2020-12-19lei: drop $SIG{__DIE__}, add oneshot fallbacks
We'll force stdout+stderr to be a pipe the spawning client controls, thus there's no need to lose error reporting by prematurely redirecting stdout+stderr to /dev/null. We can now rely exclusively on OnDestroy to write to syslog() on uncaught die failures. Also support falling back to oneshot mode on socket and cwd failures, since some commands may still be useful if the current working directory goes missing :P
2020-12-19lei: micro-optimize startup time
We'll use lower-level Socket and avoid IO::Socket::UNIX, use Cwd::fastcwd(*), avoid IO::Handle->autoflush by using the select operator, and reuse buffer for reading the socket while avoiding unnecessary $/ localization in a tiny script. All these things adds up to ~5-10 ms savings on my loaded system. (*) caveats about fastcwd won't apply since lei won't work in removed directories.
2020-12-19rename LeiDaemon package to PublicInbox::LEI
"LEI" is an acronym, and ALL CAPS is consistent with existing PublicInbox::{IMAP,HTTP,NNTP,WWW} naming for top-level modules, 3 of 4 old ones which deal directly with sockets and requests.
2020-12-19lei: refine help/option parsing, implement "init"

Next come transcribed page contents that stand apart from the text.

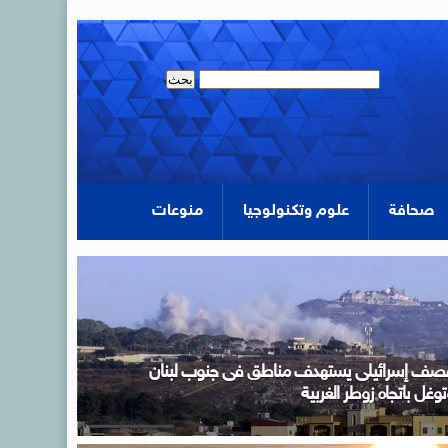
صحافة
علوم وتكنولوجيا
منوعات
كتب التنسيق: غدًا الأحد آخر موعد لتسجيل رغبات
لمرحلة الأولى للتنسيق الإلكترونى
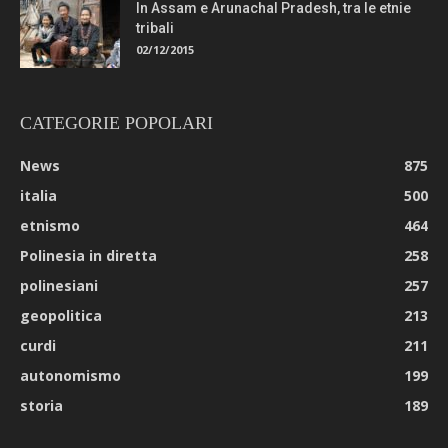
In Assam e Arunachal Pradesh, tra le etnie
tribali
02/12/2015
CATEGORIE POPOLARI
News
875
italia
500
etnismo
464
Polinesia in diretta
258
polinesiani
257
geopolitica
213
curdi
211
autonomismo
199
storia
189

There's a bunch of work in here as the foundations are being fleshed out. One of the UI/UX is to make it easy to keep built-in help and shell completions consistent
2020-12-19lei: use spawn (vfork + execve) for lazy start
This allows us to rely on FD_CLOEXEC being set on pipes from prove(1), so forgetting `daemon-stop' won't cause tests to hang. Unfortunately, daemon tests will be slower with this.
2020-12-19lei: FD-passing and IPC basics
The start of lei, a Local Email Interface. It'll support a daemon via FD passing to avoid startup time penalties if IO::FDPass is installed, but fall back to a slow one-shot mode if not. Compared to traditional socket daemon, FD passing should allow us to eventually do stuff like run "git show" and still have proper terminal support for pager and color.